I’m not sure about the compilation defaults; if the default for a 32-bit build really is a 32-bit float, it’s probably just because nobody’s wanted to go in and change it, just in case it breaks stuff. But all the prebuilt Pikes I’ve used have had a 64-bit ‘float’ type. (The ‘int’ type in Pike is actually an optimized bignum; you can store integers of any size in it, but if they happen to fit inside a pointer, they’re represented more simply, for the performance benefit.)

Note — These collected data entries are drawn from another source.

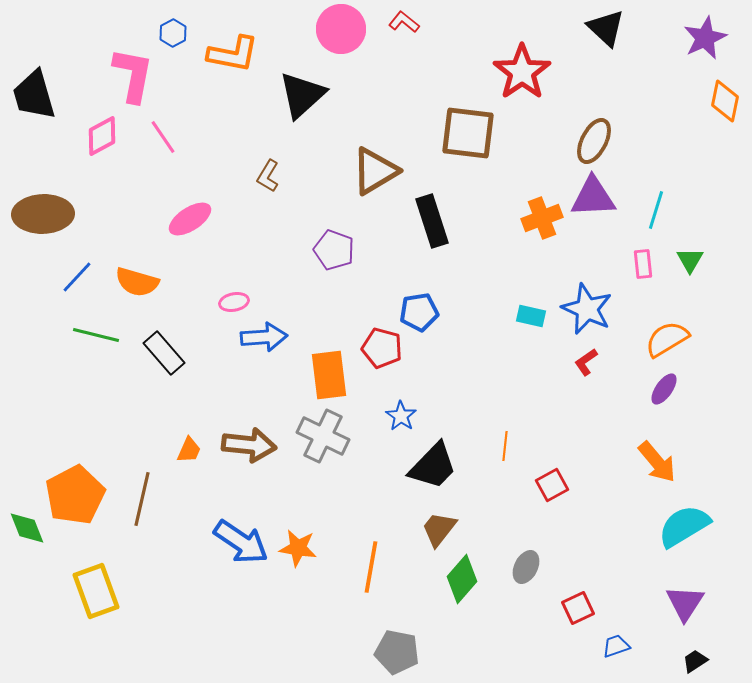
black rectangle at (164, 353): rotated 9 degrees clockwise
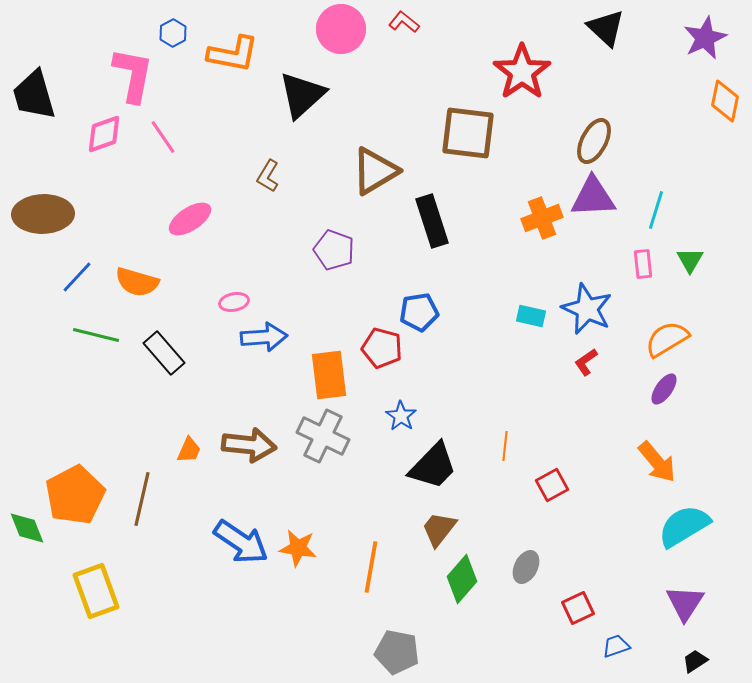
pink diamond at (102, 136): moved 2 px right, 2 px up; rotated 9 degrees clockwise
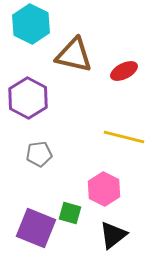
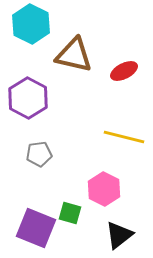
black triangle: moved 6 px right
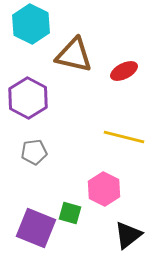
gray pentagon: moved 5 px left, 2 px up
black triangle: moved 9 px right
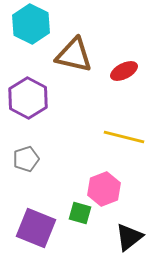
gray pentagon: moved 8 px left, 7 px down; rotated 10 degrees counterclockwise
pink hexagon: rotated 12 degrees clockwise
green square: moved 10 px right
black triangle: moved 1 px right, 2 px down
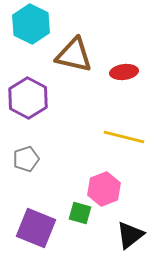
red ellipse: moved 1 px down; rotated 20 degrees clockwise
black triangle: moved 1 px right, 2 px up
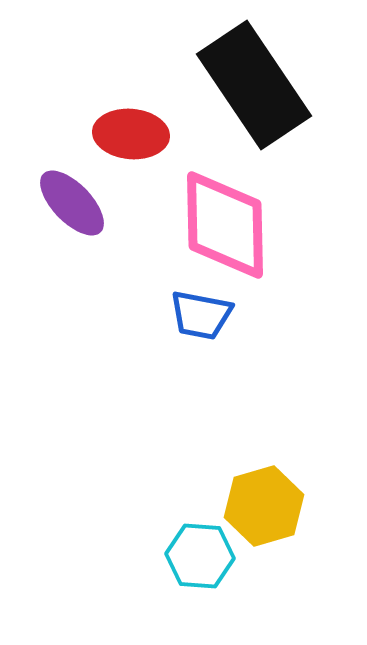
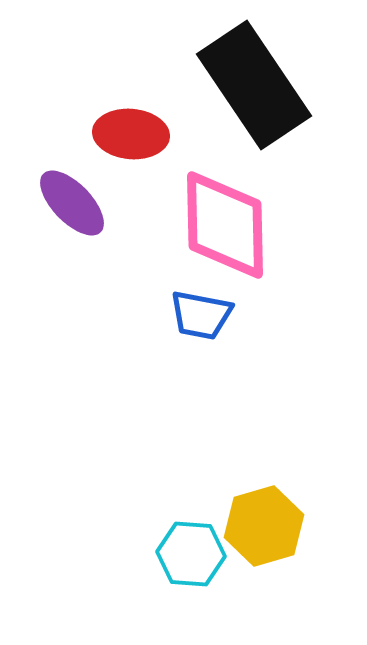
yellow hexagon: moved 20 px down
cyan hexagon: moved 9 px left, 2 px up
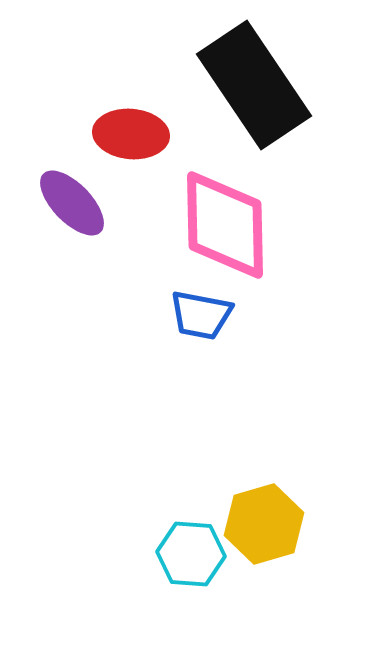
yellow hexagon: moved 2 px up
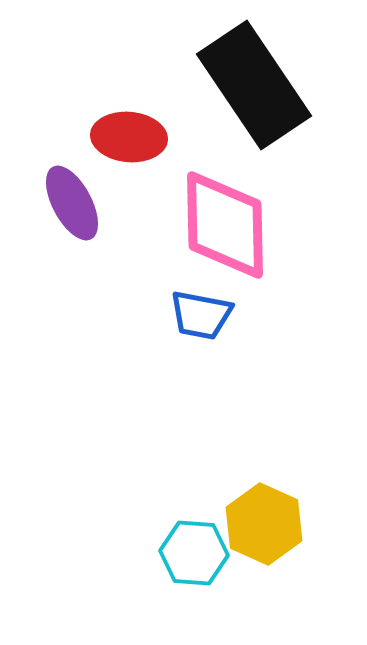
red ellipse: moved 2 px left, 3 px down
purple ellipse: rotated 16 degrees clockwise
yellow hexagon: rotated 20 degrees counterclockwise
cyan hexagon: moved 3 px right, 1 px up
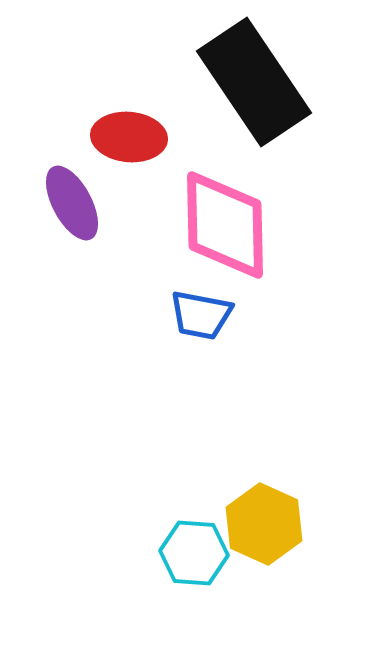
black rectangle: moved 3 px up
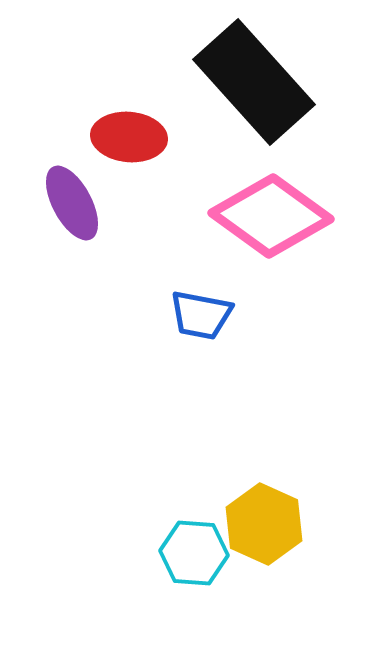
black rectangle: rotated 8 degrees counterclockwise
pink diamond: moved 46 px right, 9 px up; rotated 53 degrees counterclockwise
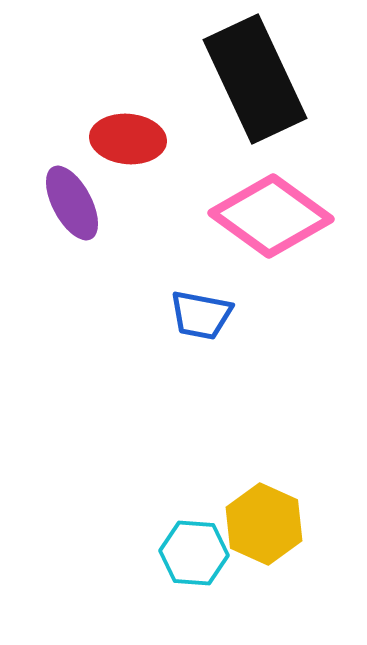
black rectangle: moved 1 px right, 3 px up; rotated 17 degrees clockwise
red ellipse: moved 1 px left, 2 px down
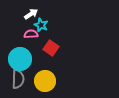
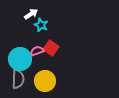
pink semicircle: moved 6 px right, 17 px down; rotated 16 degrees counterclockwise
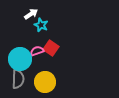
yellow circle: moved 1 px down
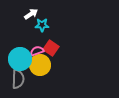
cyan star: moved 1 px right; rotated 24 degrees counterclockwise
yellow circle: moved 5 px left, 17 px up
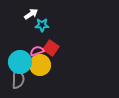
cyan circle: moved 3 px down
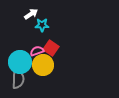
yellow circle: moved 3 px right
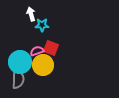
white arrow: rotated 72 degrees counterclockwise
red square: rotated 14 degrees counterclockwise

Pingback: How to: 0.1 float is greater than 0.1 double. I expected it to be false | SevenNet

float x = 0.5;

if (x == 0.5)

printf(“IF”);

else if (x == 0.5f)

printf(“ELSE IF”);

else

printf(“ELSE”);

why output is IF here???

When you assign a floating-point value, it is what it is. You can then compare that to another literal, no problem. In this particular case, 0.5 can be represented perfectly, so there should be no difference between float and double.

Of course, most of this trouble disappears if you use a high level language. Python has only one ‘float’ type (with at least as much as IEEE double precision, but maybe more); Pike has one ‘float’ type plus ‘mpf’, a multi-precision float (allowing you to go to arbitrarily large precision if you wish). No more fiddling with float vs double.

Very clear and point to point reply. Thank you so much

I think the real problem is with the over-simplistic design of operator overloading and promotion. There are some situations where floats should silently promote to doubles, others where doubles should silently demote to floats, and others where the compiler should demand an explicit conversion. A good language should squawk in cases where there is genuine ambiguity about what a programmer most likely meant. Since code should include sufficient casts to ensure that a code reviewer would have no reason to doubt that the programmer meant what he wrote, I would suggest that language designers should base their type-conversion rules on that principle. Unfortunately, many languages like Java and C# fall flat.

A programmer might write “float1 == double1” when genuinely intending “(double)float1 == double1”, which is how compilers would interpret it. It’s also plausible that a programmer might accidentally write that when what was intended was “float1 == (float)double1”. I’d regard both of those as sufficiently plausible that good programmers should include casts *in both cases*, so as to make clear to code reviewers that they are aware of how the comparison is performed, and if I were designing a language, I’d forbid the version without a cast. More generally, I’d allow parameters to functions to indicate whether they should allow or disallow explicit casts, since there are situations where double-to-float should be accepted silently (e.g. coordinates given to graphics functions) and others which should not (e.g. inputs to serialization or comparison functions). There are likewise situations where float-to-double should be accepted silently (inputs to most math functions), and others where they should not (inputs to comparison functions). Rather than having a broad rule “float-to-double is allowed implicitly; double-to-float isn’t” it would be more helpful to allow more case-by-case determinations.